Your reply should hold every record exactly as given, with no pictures in it.

****************

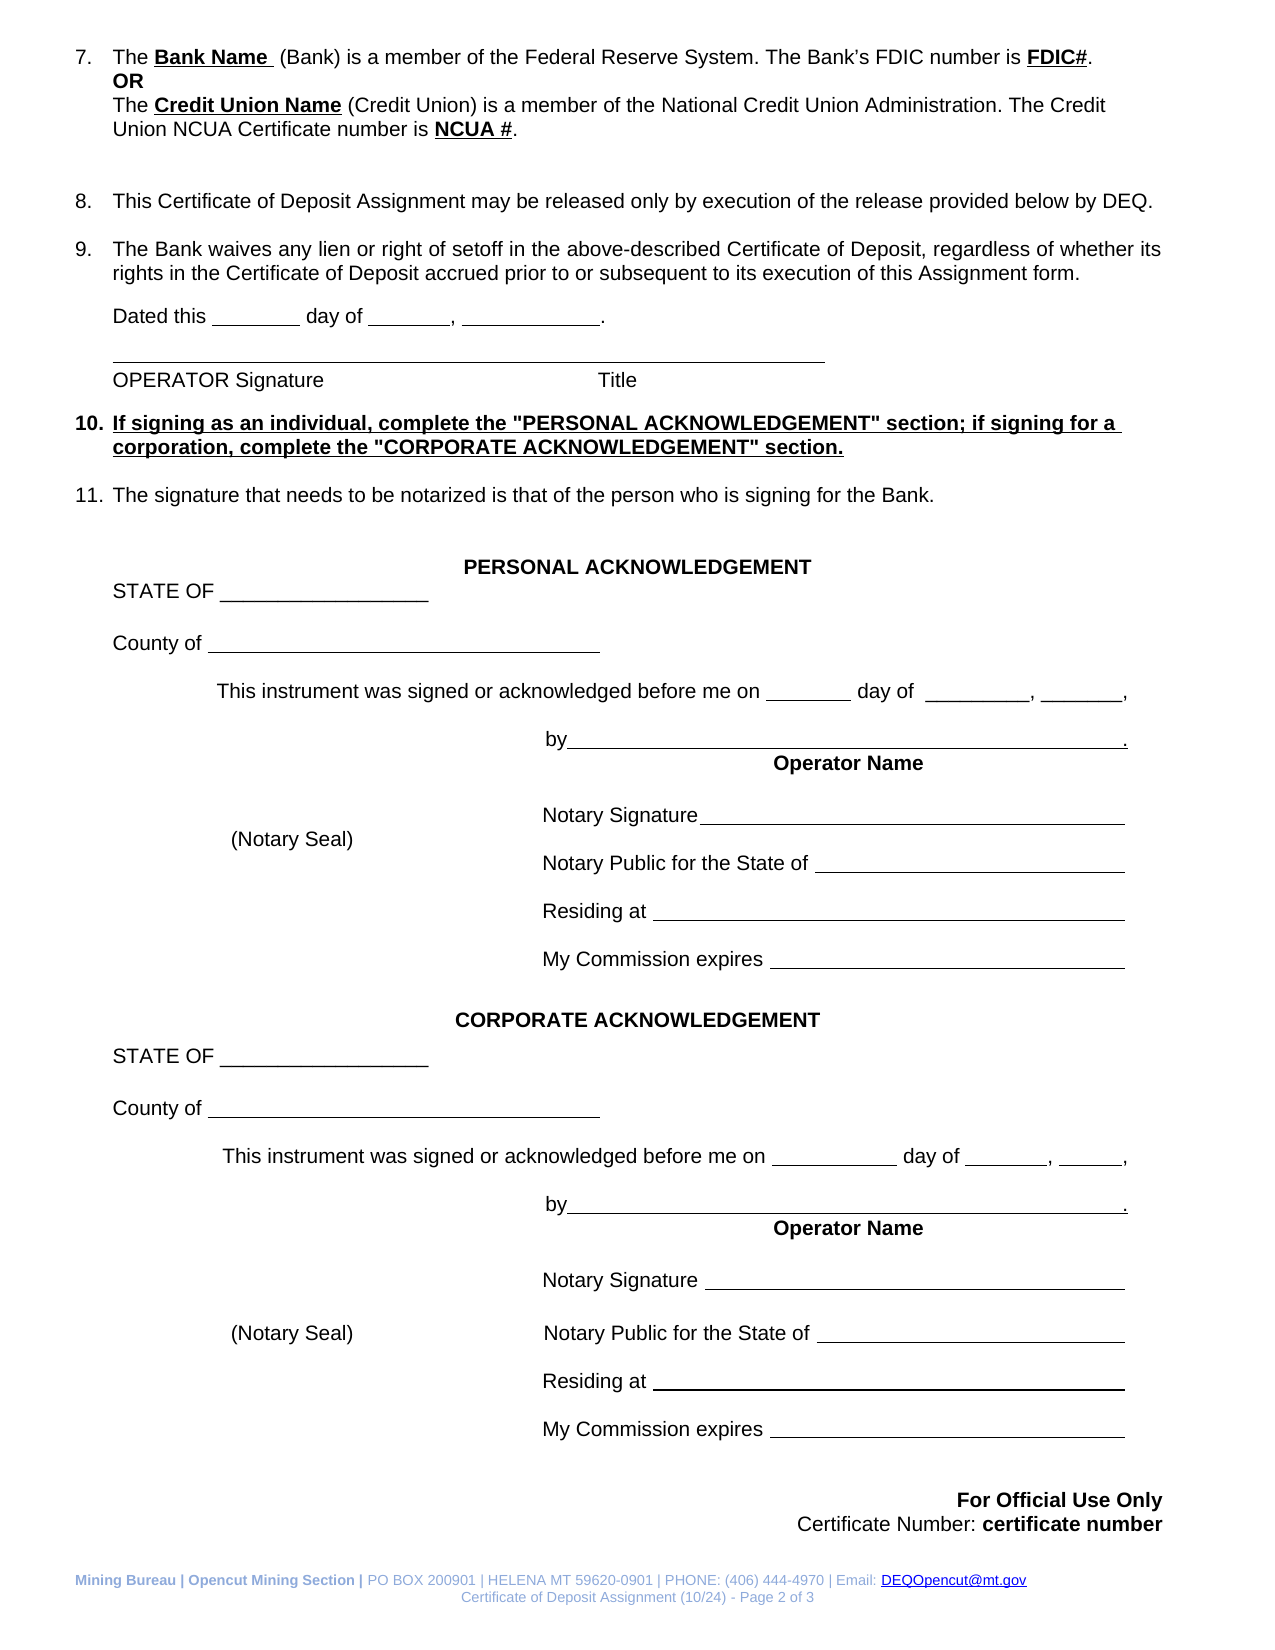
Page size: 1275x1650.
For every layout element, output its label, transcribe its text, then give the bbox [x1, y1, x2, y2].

text (Notary Seal) [75, 827, 1200, 851]
text Certificate Number: certificate number [75, 1512, 1162, 1536]
list The signature that needs to be notarized is that of the person who is signing for the Bank. [75, 483, 1200, 507]
text Operator Name [75, 751, 1200, 775]
text by . [75, 727, 1200, 751]
list If signing as an individual, complete the "PERSONAL ACKNOWLEDGEMENT" section; if signing for a corporation, complete the "CORPORATE ACKNOWLEDGEMENT" section. [75, 411, 1162, 459]
text by . [75, 1192, 1200, 1216]
text Notary Signature [75, 803, 1200, 827]
text My Commission expires [75, 947, 1200, 971]
text County of [112, 1096, 1200, 1120]
text OPERATOR Signature Title [112, 368, 1200, 392]
text Operator Name [75, 1216, 1200, 1240]
text My Commission expires [75, 1416, 1200, 1440]
text (Notary Seal) Notary Public for the State of [75, 1321, 1200, 1344]
text Residing at [75, 1368, 1200, 1392]
text STATE OF __________________ [112, 1044, 1200, 1068]
text Notary Signature [75, 1268, 1200, 1292]
list The Bank waives any lien or right of setoff in the above-described Certificate of Deposit, regardless of whether its rights in the Certificate of Deposit accrued prior to or subsequent to its execution of this Assignment form. [75, 237, 1162, 284]
text STATE OF __________________ [112, 579, 1200, 603]
text For Official Use Only [75, 1488, 1162, 1512]
list This Certificate of Deposit Assignment may be released only by execution of the release provided below by DEQ. [75, 189, 1162, 213]
text PERSONAL ACKNOWLEDGEMENT [75, 555, 1200, 579]
text CORPORATE ACKNOWLEDGEMENT [75, 1007, 1200, 1031]
text This instrument was signed or acknowledged before me on day of _________, _______, [75, 679, 1200, 703]
text This instrument was signed or acknowledged before me on day of , , [75, 1144, 1200, 1168]
text OR [112, 69, 1162, 93]
list The Bank Name (Bank) is a member of the Federal Reserve System. The Bank’s FDIC number is FDIC#. [75, 45, 1162, 69]
text Dated this day of , . [112, 304, 1200, 328]
text The Credit Union Name (Credit Union) is a member of the National Credit Union Administration. The Credit Union NCUA Certificate number is NCUA #. [75, 93, 1162, 141]
text County of [112, 631, 1200, 655]
text Residing at [75, 899, 1200, 923]
text Notary Public for the State of [75, 851, 1200, 875]
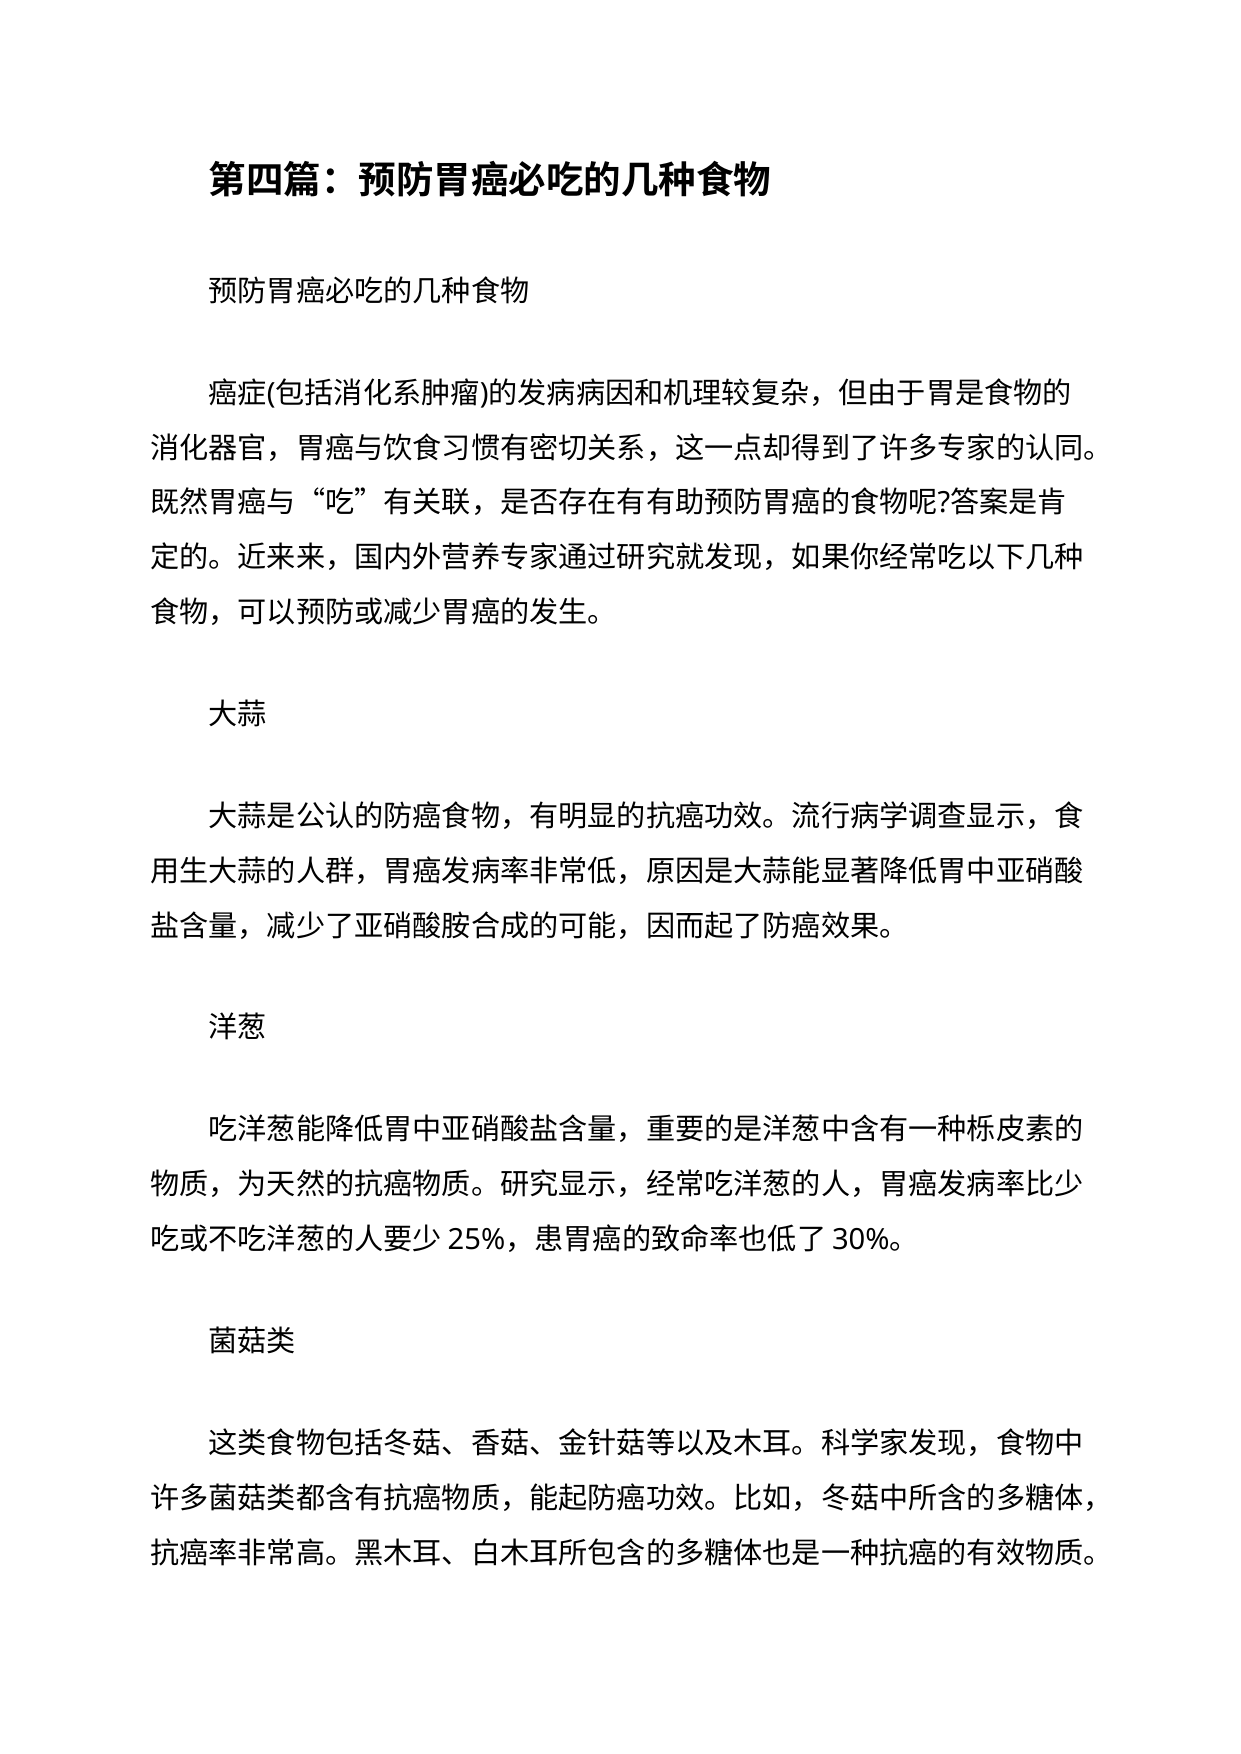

****************

- Your solution:
Page size: 1275x1650.
For every layout element, output its label, transcribe its text, then give the bbox [x1, y1, x2, y2].

text (Notary Seal) [75, 827, 1200, 851]
text Certificate Number: certificate number [75, 1512, 1162, 1536]
list The signature that needs to be notarized is that of the person who is signing for the Bank. [75, 483, 1200, 507]
text Operator Name [75, 751, 1200, 775]
text by . [75, 727, 1200, 751]
list If signing as an individual, complete the "PERSONAL ACKNOWLEDGEMENT" section; if signing for a corporation, complete the "CORPORATE ACKNOWLEDGEMENT" section. [75, 411, 1162, 459]
text by . [75, 1192, 1200, 1216]
text Notary Signature [75, 803, 1200, 827]
text My Commission expires [75, 947, 1200, 971]
text County of [112, 1096, 1200, 1120]
text OPERATOR Signature Title [112, 368, 1200, 392]
text Operator Name [75, 1216, 1200, 1240]
text My Commission expires [75, 1416, 1200, 1440]
text (Notary Seal) Notary Public for the State of [75, 1321, 1200, 1344]
text Residing at [75, 1368, 1200, 1392]
text STATE OF __________________ [112, 1044, 1200, 1068]
text Notary Signature [75, 1268, 1200, 1292]
list The Bank waives any lien or right of setoff in the above-described Certificate of Deposit, regardless of whether its rights in the Certificate of Deposit accrued prior to or subsequent to its execution of this Assignment form. [75, 237, 1162, 284]
text STATE OF __________________ [112, 579, 1200, 603]
text For Official Use Only [75, 1488, 1162, 1512]
list This Certificate of Deposit Assignment may be released only by execution of the release provided below by DEQ. [75, 189, 1162, 213]
text PERSONAL ACKNOWLEDGEMENT [75, 555, 1200, 579]
text CORPORATE ACKNOWLEDGEMENT [75, 1007, 1200, 1031]
text This instrument was signed or acknowledged before me on day of _________, _______, [75, 679, 1200, 703]
text This instrument was signed or acknowledged before me on day of , , [75, 1144, 1200, 1168]
text OR [112, 69, 1162, 93]
list The Bank Name (Bank) is a member of the Federal Reserve System. The Bank’s FDIC number is FDIC#. [75, 45, 1162, 69]
text Dated this day of , . [112, 304, 1200, 328]
text The Credit Union Name (Credit Union) is a member of the National Credit Union Administration. The Credit Union NCUA Certificate number is NCUA #. [75, 93, 1162, 141]
text County of [112, 631, 1200, 655]
text Residing at [75, 899, 1200, 923]
text Notary Public for the State of [75, 851, 1200, 875]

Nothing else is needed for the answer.